【发布时间】:2013-12-29 04:39:35
【问题描述】:
我在 google earth 中创建了一个路径,然后使用以下说明复制并粘贴了 kml 文件(https://developers.google.com/kml/faq#validation - 如何创建 KML 文件?)
使用 R 的 xml 包我使用 xmlInternalTreeParse 没有问题:
doc2<-xmlInternalTreeParse("ROUTE_3.kml")
但这就是我尝试使用 xpathApply 时得到的结果:
xpathApply(doc2,"/kml//coordinates",xmlValue)
list()
我去掉kml标签的属性后,得到如下:
xpathApply(doc2,"/kml//coordinates",xmlValue)
[[1]]
[1] "4.538678046760991,43.96218242485241,0 4.536099605055323,43.96220903572051,0
4.53771014982657,43.96415063050954,0 4.536106012183452,43.96535632643623,0
4.538664824256699,43.9660402294286,0 4.539486616025195,43.96777930035288,0
4.54165951159373,43.96623221715382,0 4.543909553814832,43.96588360581748,0
4.541906820403621,43.96447824521096,0 4.543519784610379,43.96288529313735,0
4.540449258644572,43.9633940089841,0 4.544185719673153,43.9516337999984,0
4.536212701406948,43.94157791460842,0 4.539125112498221,43.96125976359349,0"
我使用 http://www.kmlvalidator.com/home.htm 检查了原始的 kml 文件,它说该文件“有效并符合最佳实践”。
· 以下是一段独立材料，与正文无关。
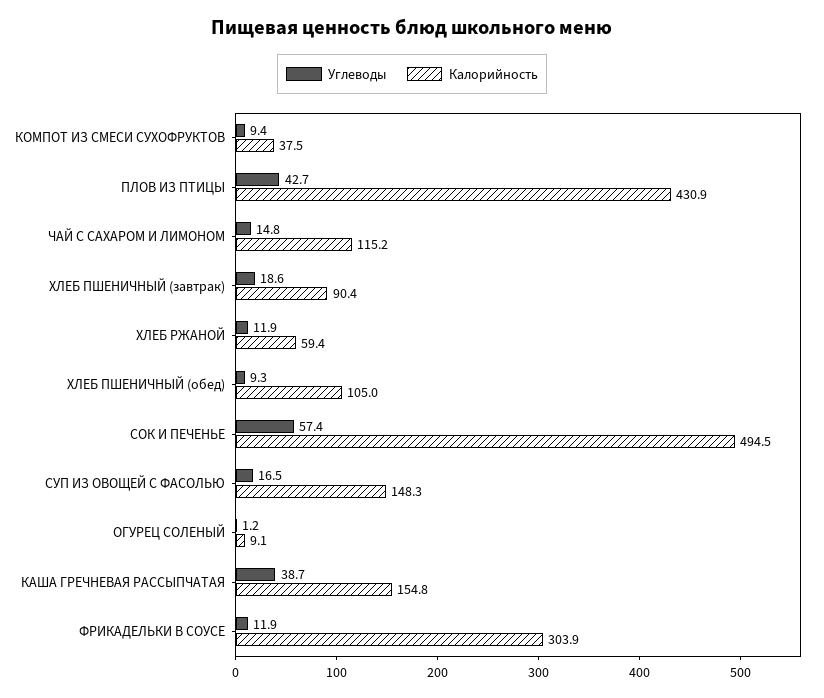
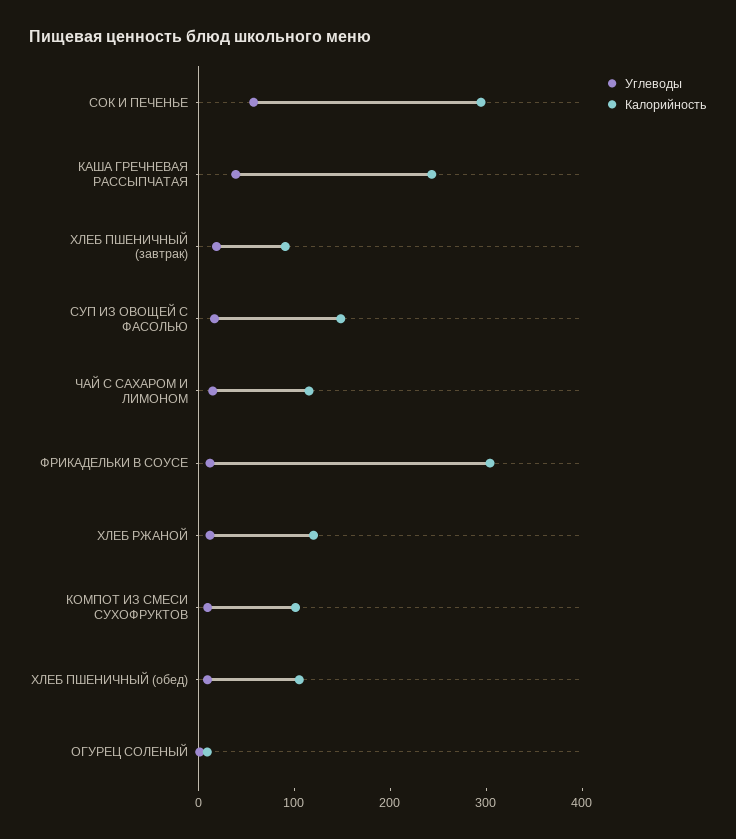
  {
    "Углеводы": {
      "КОМПОТ ИЗ СМЕСИ СУХОФРУКТОВ": 9.4,
-     "ПЛОВ ИЗ ПТИЦЫ": 42.7,
      "ЧАЙ С САХАРОМ И ЛИМОНОМ": 14.8,
      "ХЛЕБ ПШЕНИЧНЫЙ (завтрак)": 18.6,
      "ХЛЕБ РЖАНОЙ": 11.9,
      "ХЛЕБ ПШЕНИЧНЫЙ (обед)": 9.3,
      "СОК И ПЕЧЕНЬЕ": 57.4,
      "СУП ИЗ ОВОЩЕЙ С ФАСОЛЬЮ": 16.5,
      "ОГУРЕЦ СОЛЕНЫЙ": 1.2,
      "КАША ГРЕЧНЕВАЯ РАССЫПЧАТАЯ": 38.7,
      "ФРИКАДЕЛЬКИ В СОУСЕ": 11.9
    },
    "Калорийность": {
-     "КОМПОТ ИЗ СМЕСИ СУХОФРУКТОВ": 37.5,
+     "КОМПОТ ИЗ СМЕСИ СУХОФРУКТОВ": 100,
-     "ПЛОВ ИЗ ПТИЦЫ": 430.9,
      "ЧАЙ С САХАРОМ И ЛИМОНОМ": 115.2,
      "ХЛЕБ ПШЕНИЧНЫЙ (завтрак)": 90.4,
-     "ХЛЕБ РЖАНОЙ": 59.4,
+     "ХЛЕБ РЖАНОЙ": 120,
      "ХЛЕБ ПШЕНИЧНЫЙ (обед)": 105,
-     "СОК И ПЕЧЕНЬЕ": 494.5,
+     "СОК И ПЕЧЕНЬЕ": 300,
      "СУП ИЗ ОВОЩЕЙ С ФАСОЛЬЮ": 148.3,
      "ОГУРЕЦ СОЛЕНЫЙ": 9.1,
-     "КАША ГРЕЧНЕВАЯ РАССЫПЧАТАЯ": 154.8,
+     "КАША ГРЕЧНЕВАЯ РАССЫПЧАТАЯ": 240,
      "ФРИКАДЕЛЬКИ В СОУСЕ": 303.9
    }
  }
我是 xpath 的新手(通常是 xml,所以任何关于如何使用 kml 标签属性处理这个问题的建议都将不胜感激。
现在我将坐标作为列表的一个元素,是否有一种巧妙的方法可以制作一个以 lon lat elv 作为列标题的三列数据框? 我尝试了以下方法,但我确信有更好的方法(感谢:Split column at delimiter in data frame):如果您有更直接的解决方案,请告诉我。谢谢。
ll<-xpathApply(doc2,"/kml//coordinates",xmlValue)
s<-ll[[1]]
ss<-strsplit(s,split=" ")
df <- data.frame(do.call('rbind', strsplit(as.character(ss[[1]]),',',fixed=TRUE)))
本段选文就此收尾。